Ntsebeza argued that because Brigadier Adriaan Calitz had previously testified that he did not see the shootings at the Marikana hill near Lonmin's platinum operations in North West, he could not say with certainty whether his charges had acted in self-defence.

“I would like to be satisfied that your two weeks of being on the (witness) stand has not been in support of a case that the police acted in self-defence, because you were not there,” said Ntsebeza.

“For all the time you have been on the stand, you are not alleging that the police acted in self-defence? Whatever you have been saying does not support the theory that the police were justified in shooting my clients.”

Calitz said he was not certain what prompted the police to shoot.

“I can only say I cannot be certain of what happened because I was not there. As far as the TRT (tactical response team) shooting is concerned, I cannot help,” he said.

Ntsebeza said it was important for the commission to differentiate which of Calitz’s testimony was based on facts and which was based on circumstantial evidence.

“I am careful to put to you something which you can help us with. You are not able, on the basis of your presence as the operational commander on August 16, (to say) whether the police were being attacked.

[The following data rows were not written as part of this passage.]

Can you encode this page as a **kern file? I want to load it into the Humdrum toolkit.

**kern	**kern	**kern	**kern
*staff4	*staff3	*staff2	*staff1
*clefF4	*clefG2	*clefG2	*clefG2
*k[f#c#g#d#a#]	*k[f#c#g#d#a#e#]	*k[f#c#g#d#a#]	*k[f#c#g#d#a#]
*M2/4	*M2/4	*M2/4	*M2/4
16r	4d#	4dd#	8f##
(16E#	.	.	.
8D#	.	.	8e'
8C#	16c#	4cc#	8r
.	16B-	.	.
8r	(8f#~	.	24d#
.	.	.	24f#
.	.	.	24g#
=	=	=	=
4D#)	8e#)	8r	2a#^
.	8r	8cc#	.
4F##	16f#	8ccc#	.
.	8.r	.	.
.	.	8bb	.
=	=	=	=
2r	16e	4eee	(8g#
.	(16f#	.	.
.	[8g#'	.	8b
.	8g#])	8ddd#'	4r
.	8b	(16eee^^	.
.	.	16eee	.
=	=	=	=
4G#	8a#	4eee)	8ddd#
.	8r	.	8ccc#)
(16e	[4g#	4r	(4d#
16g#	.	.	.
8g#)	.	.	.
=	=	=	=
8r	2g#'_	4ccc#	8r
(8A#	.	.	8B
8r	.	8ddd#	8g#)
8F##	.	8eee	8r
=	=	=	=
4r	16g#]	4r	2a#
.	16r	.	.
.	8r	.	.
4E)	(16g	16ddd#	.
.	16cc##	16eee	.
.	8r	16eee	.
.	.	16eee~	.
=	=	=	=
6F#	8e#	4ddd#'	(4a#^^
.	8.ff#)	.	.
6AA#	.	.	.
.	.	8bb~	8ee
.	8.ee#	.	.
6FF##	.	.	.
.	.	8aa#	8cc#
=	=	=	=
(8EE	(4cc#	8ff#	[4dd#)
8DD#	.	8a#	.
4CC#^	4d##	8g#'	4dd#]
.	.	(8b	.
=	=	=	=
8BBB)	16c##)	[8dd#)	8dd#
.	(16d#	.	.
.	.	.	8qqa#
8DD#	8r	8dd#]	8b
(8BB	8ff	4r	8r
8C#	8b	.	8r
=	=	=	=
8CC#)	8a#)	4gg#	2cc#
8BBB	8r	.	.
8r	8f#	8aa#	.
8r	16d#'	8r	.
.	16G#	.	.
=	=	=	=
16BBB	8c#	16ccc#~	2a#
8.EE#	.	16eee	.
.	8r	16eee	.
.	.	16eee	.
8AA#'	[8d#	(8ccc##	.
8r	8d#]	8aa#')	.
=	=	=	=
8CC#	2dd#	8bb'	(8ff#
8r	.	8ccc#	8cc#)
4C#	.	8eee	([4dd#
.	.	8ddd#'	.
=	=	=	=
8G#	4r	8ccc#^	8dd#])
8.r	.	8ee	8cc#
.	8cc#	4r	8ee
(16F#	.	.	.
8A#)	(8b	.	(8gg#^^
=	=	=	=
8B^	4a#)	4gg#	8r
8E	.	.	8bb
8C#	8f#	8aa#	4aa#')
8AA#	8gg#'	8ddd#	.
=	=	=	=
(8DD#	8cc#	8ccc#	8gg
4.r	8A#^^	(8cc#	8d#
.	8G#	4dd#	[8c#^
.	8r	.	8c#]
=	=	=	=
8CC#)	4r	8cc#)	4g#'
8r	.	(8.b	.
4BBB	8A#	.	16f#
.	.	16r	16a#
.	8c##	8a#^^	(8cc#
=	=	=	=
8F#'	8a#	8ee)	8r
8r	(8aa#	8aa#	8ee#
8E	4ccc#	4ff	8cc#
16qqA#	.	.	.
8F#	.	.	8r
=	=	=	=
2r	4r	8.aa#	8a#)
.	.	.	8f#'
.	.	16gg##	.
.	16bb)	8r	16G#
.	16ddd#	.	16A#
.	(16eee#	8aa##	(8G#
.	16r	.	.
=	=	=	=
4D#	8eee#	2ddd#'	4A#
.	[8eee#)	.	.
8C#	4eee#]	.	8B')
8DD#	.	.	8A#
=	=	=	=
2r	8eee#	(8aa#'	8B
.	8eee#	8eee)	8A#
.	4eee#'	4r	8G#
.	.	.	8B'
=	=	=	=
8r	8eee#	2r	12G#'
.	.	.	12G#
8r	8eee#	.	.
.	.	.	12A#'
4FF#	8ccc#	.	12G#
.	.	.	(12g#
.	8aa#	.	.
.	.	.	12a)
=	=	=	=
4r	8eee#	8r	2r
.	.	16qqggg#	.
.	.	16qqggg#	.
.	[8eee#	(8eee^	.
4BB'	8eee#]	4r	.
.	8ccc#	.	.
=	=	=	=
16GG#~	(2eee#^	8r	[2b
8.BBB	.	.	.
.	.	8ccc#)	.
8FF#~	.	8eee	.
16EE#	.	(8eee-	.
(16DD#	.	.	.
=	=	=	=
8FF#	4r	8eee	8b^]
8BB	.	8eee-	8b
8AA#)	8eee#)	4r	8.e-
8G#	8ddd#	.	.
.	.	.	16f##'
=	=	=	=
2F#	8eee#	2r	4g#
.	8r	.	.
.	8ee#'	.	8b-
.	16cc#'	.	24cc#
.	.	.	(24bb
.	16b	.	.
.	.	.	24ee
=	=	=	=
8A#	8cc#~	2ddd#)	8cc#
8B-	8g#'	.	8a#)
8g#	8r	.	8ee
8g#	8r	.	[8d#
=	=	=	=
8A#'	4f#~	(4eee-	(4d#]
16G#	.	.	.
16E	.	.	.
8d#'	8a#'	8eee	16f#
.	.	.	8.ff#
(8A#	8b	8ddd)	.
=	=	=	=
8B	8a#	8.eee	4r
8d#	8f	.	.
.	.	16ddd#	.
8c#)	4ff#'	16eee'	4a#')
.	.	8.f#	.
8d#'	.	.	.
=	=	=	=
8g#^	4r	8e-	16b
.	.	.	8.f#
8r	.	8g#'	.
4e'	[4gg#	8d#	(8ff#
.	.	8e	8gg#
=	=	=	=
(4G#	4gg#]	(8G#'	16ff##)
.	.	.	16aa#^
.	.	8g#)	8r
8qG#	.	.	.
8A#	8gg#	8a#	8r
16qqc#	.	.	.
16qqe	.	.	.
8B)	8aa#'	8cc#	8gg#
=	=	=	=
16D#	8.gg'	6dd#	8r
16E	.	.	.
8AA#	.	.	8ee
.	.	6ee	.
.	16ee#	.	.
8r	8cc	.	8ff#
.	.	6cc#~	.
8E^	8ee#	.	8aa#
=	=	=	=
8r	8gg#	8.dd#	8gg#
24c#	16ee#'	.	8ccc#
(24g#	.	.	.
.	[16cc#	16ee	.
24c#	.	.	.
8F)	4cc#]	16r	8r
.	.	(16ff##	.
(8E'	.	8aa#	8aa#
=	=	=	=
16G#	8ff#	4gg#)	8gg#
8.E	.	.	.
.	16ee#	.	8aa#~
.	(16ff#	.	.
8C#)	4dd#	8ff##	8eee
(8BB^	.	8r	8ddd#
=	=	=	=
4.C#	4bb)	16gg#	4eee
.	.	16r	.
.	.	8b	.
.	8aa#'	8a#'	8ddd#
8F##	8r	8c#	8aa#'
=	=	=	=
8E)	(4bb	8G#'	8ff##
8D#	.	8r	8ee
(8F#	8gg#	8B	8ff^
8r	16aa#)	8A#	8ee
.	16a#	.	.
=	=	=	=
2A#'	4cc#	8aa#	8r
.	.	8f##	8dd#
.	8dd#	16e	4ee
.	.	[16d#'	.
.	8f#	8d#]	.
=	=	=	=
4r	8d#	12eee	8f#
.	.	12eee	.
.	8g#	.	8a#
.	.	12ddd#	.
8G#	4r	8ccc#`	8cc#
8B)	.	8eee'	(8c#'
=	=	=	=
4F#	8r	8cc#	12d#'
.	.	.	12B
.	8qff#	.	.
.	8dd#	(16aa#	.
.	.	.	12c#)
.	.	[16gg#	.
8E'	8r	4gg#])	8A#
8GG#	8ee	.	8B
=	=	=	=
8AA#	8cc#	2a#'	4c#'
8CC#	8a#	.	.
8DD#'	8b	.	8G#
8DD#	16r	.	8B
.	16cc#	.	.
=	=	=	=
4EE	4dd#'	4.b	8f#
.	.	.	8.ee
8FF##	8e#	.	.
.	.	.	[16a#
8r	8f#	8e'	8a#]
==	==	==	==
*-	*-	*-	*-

“You don’t know that they were being attacked so you can’t say they acted in self defence,” said Ntsebeza.

Previously, Calitz testified that he was unaware that the mineworkers “lying around” after the clash with police were dead.

In a statement submitted to the commission, Calitz testified that, because of the noise around the hill, he had not heard the police tactical response team firing live ammunition at the strikers.

“I contacted Lt-Col (Solomon) Vermaak on radio and inquired from him why the TRT was not following our dispersal action. He said he would go and check, and later reported that the TRT were at the kraal and there were bodies lying around.

“I thought, given my experience and the absence of such a report to me, that the bodies referred to people who were injured by the dispersion action or lying down to be arrested,” Calitz said in his statement.

On August 16, 2012, 34 people, mostly striking miners, were shot dead in a clash with police who were trying to disperse and disarm them. Seventy eight were wounded.

The Farlam Commission of Inquiry was appointed later that month to investigate the circumstances surrounding these deaths and those of 10 people, including two policemen and two security guards, during the preceding week.